TRY IT: Print the listing as it stands, omitting all images.
[PROVIDED MATERIAL]
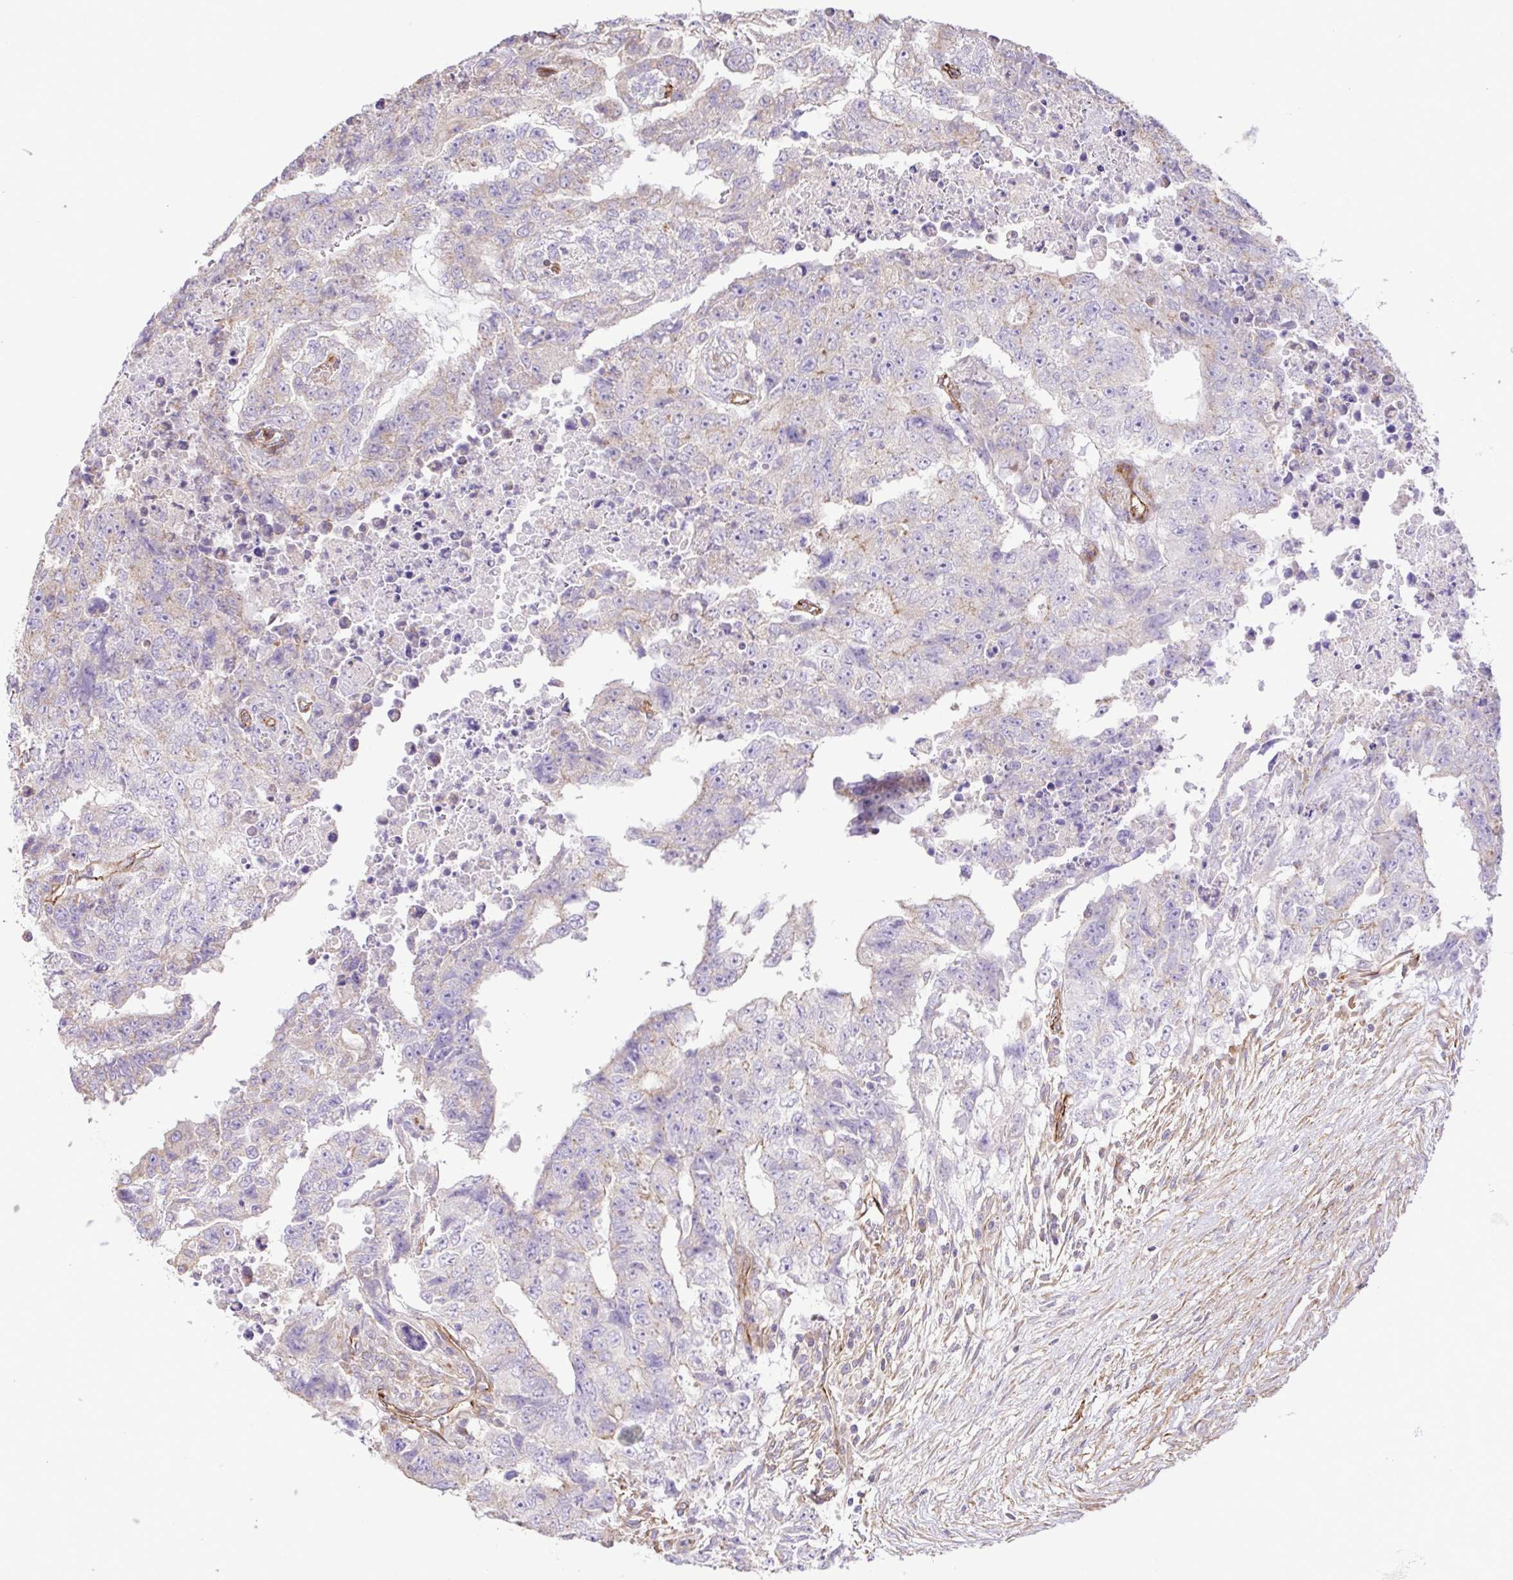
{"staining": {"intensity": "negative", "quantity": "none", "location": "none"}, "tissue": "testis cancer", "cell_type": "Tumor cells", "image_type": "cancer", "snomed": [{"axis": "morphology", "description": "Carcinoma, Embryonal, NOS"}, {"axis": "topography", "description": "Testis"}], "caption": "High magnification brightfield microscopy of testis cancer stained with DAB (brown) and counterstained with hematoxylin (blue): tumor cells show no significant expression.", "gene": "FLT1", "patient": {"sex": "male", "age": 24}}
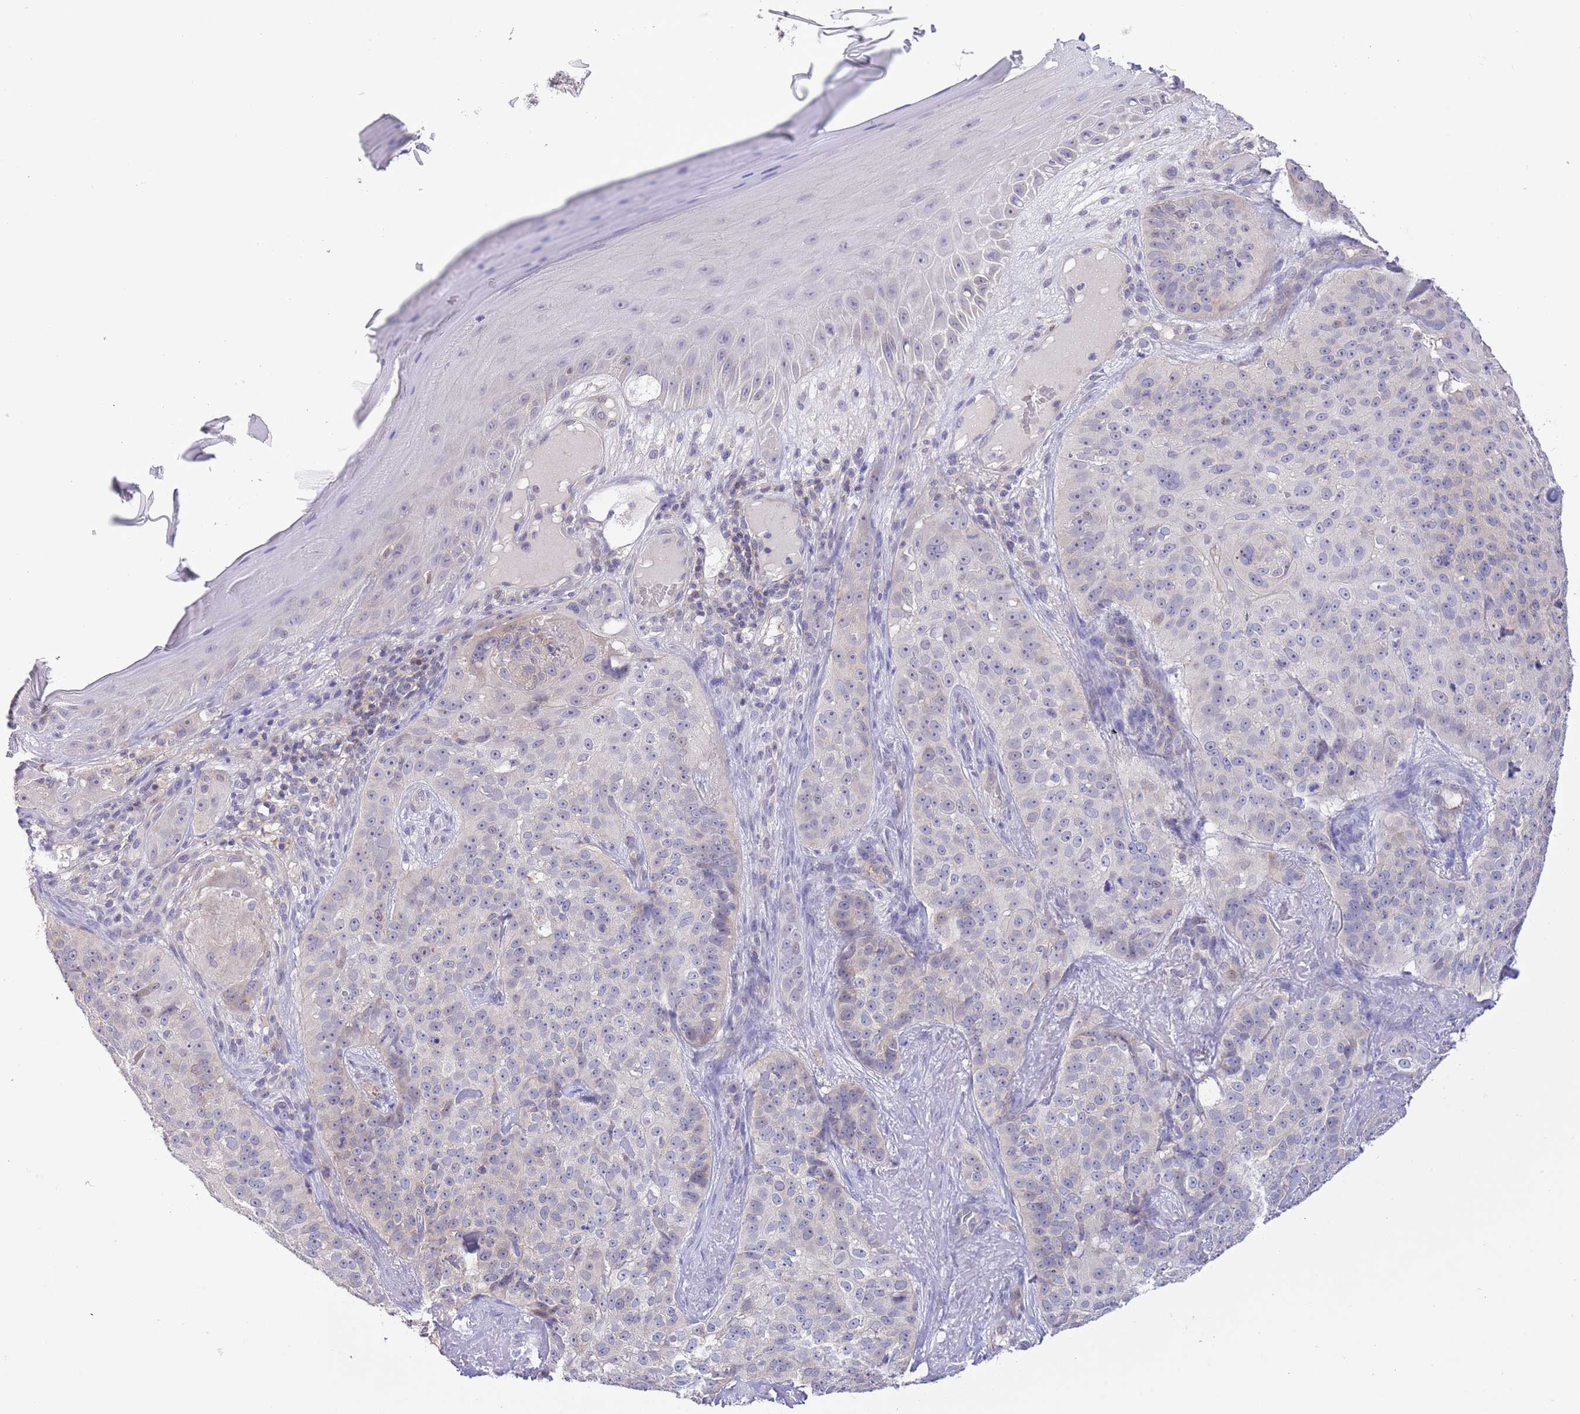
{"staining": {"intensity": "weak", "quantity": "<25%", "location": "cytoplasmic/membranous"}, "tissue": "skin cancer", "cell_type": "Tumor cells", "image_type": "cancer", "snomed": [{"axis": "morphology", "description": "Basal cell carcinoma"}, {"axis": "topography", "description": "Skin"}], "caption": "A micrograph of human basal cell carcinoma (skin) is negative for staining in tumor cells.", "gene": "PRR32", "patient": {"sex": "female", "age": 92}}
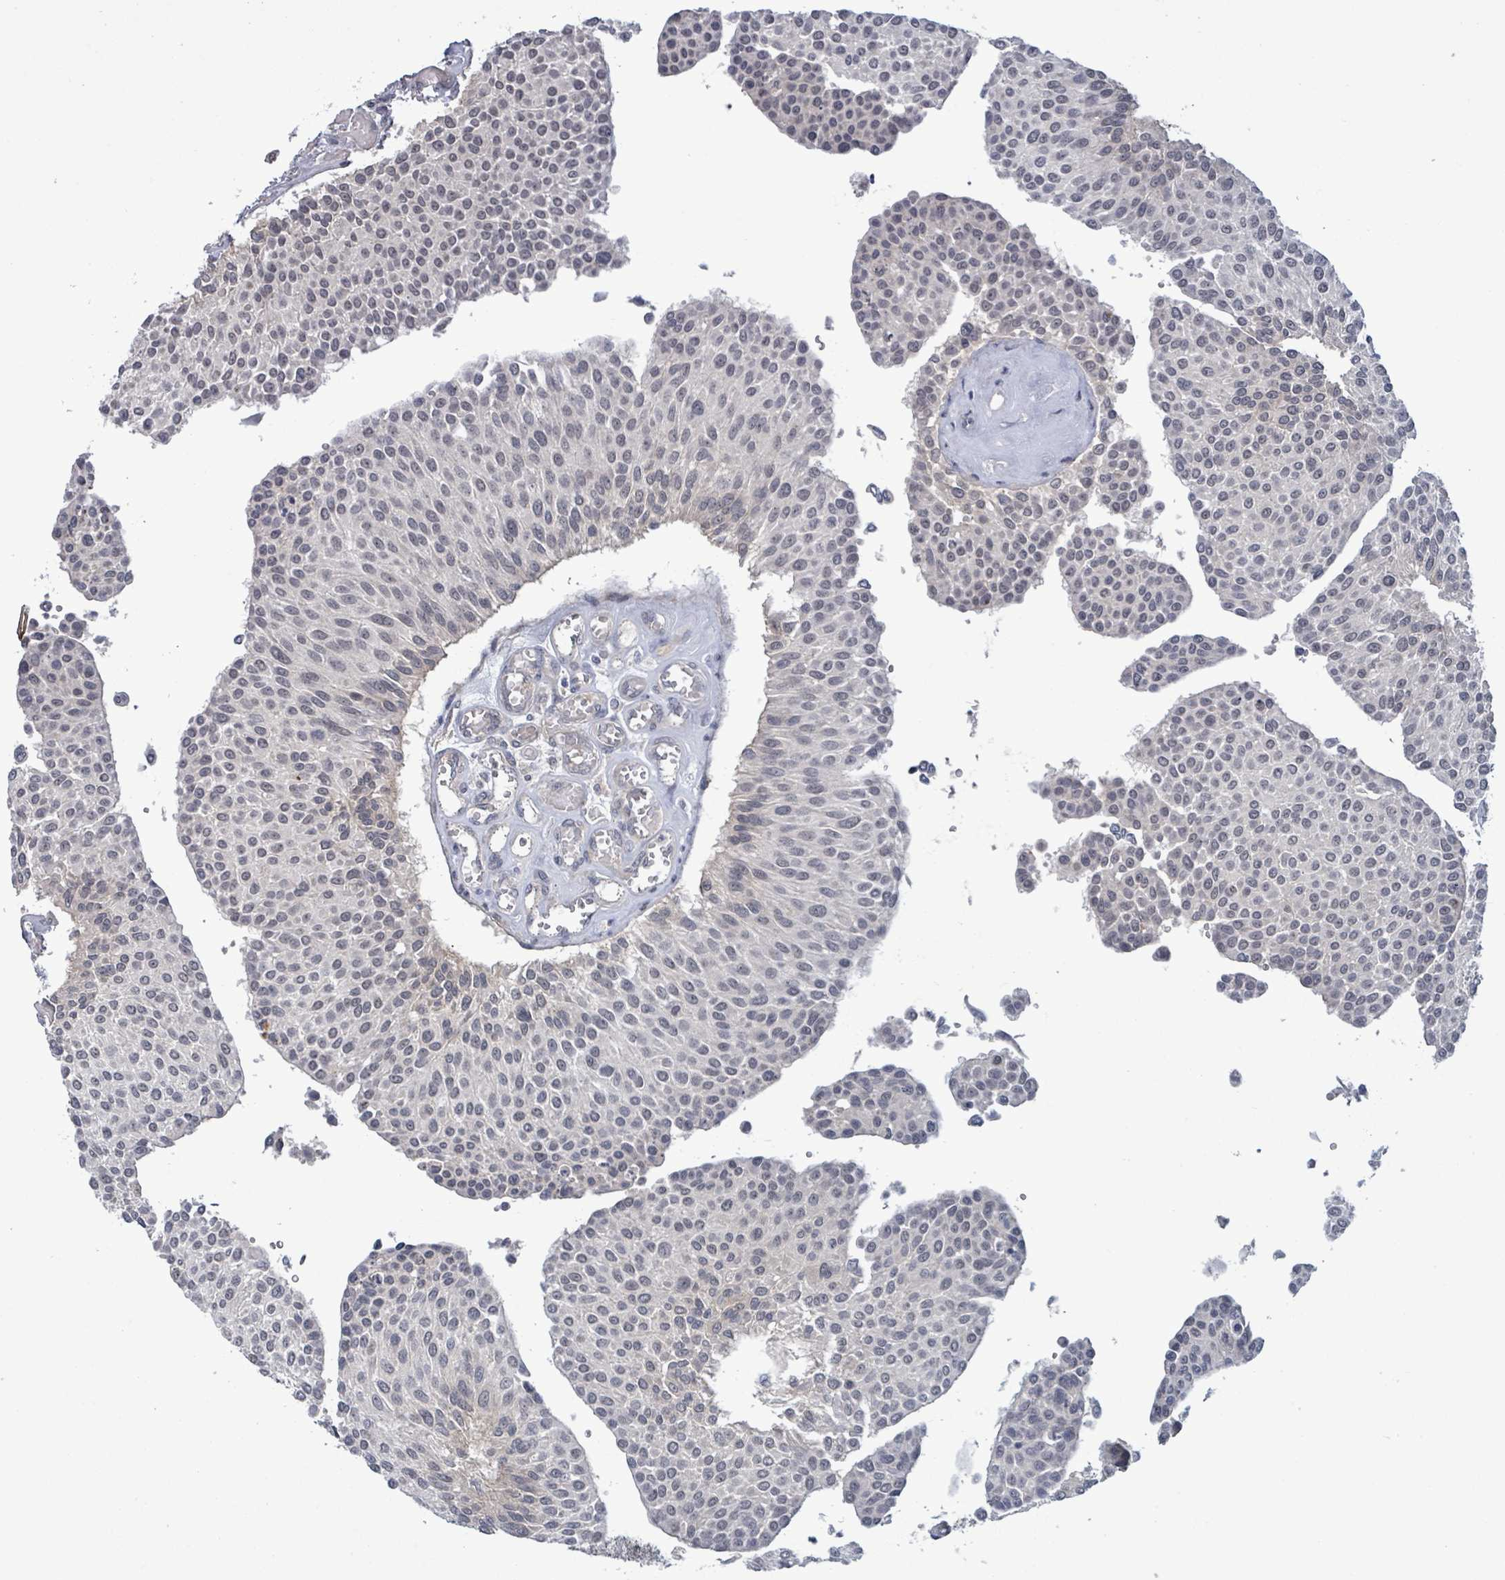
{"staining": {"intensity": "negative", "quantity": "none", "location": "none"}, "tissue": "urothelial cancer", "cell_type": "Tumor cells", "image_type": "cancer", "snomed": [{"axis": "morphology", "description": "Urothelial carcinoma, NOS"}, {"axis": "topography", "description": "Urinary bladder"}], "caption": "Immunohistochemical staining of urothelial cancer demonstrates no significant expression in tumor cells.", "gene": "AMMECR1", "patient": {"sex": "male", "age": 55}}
[/PROVIDED MATERIAL]
ANSWER SPACE:
{"staining": {"intensity": "negative", "quantity": "none", "location": "none"}, "tissue": "testis cancer", "cell_type": "Tumor cells", "image_type": "cancer", "snomed": [{"axis": "morphology", "description": "Carcinoma, Embryonal, NOS"}, {"axis": "topography", "description": "Testis"}], "caption": "High magnification brightfield microscopy of testis cancer stained with DAB (brown) and counterstained with hematoxylin (blue): tumor cells show no significant expression.", "gene": "FLT1", "patient": {"sex": "male", "age": 24}}
{"staining": {"intensity": "weak", "quantity": "<25%", "location": "cytoplasmic/membranous"}, "tissue": "skin cancer", "cell_type": "Tumor cells", "image_type": "cancer", "snomed": [{"axis": "morphology", "description": "Basal cell carcinoma"}, {"axis": "topography", "description": "Skin"}], "caption": "A micrograph of human basal cell carcinoma (skin) is negative for staining in tumor cells.", "gene": "PRR32", "patient": {"sex": "female", "age": 92}}
{"staining": {"intensity": "negative", "quantity": "none", "location": "none"}, "tissue": "urothelial cancer", "cell_type": "Tumor cells", "image_type": "cancer", "snomed": [{"axis": "morphology", "description": "Urothelial carcinoma, NOS"}, {"axis": "topography", "description": "Urinary bladder"}], "caption": "Immunohistochemical staining of urothelial cancer demonstrates no significant expression in tumor cells.", "gene": "AMMECR1", "patient": {"sex": "male", "age": 55}}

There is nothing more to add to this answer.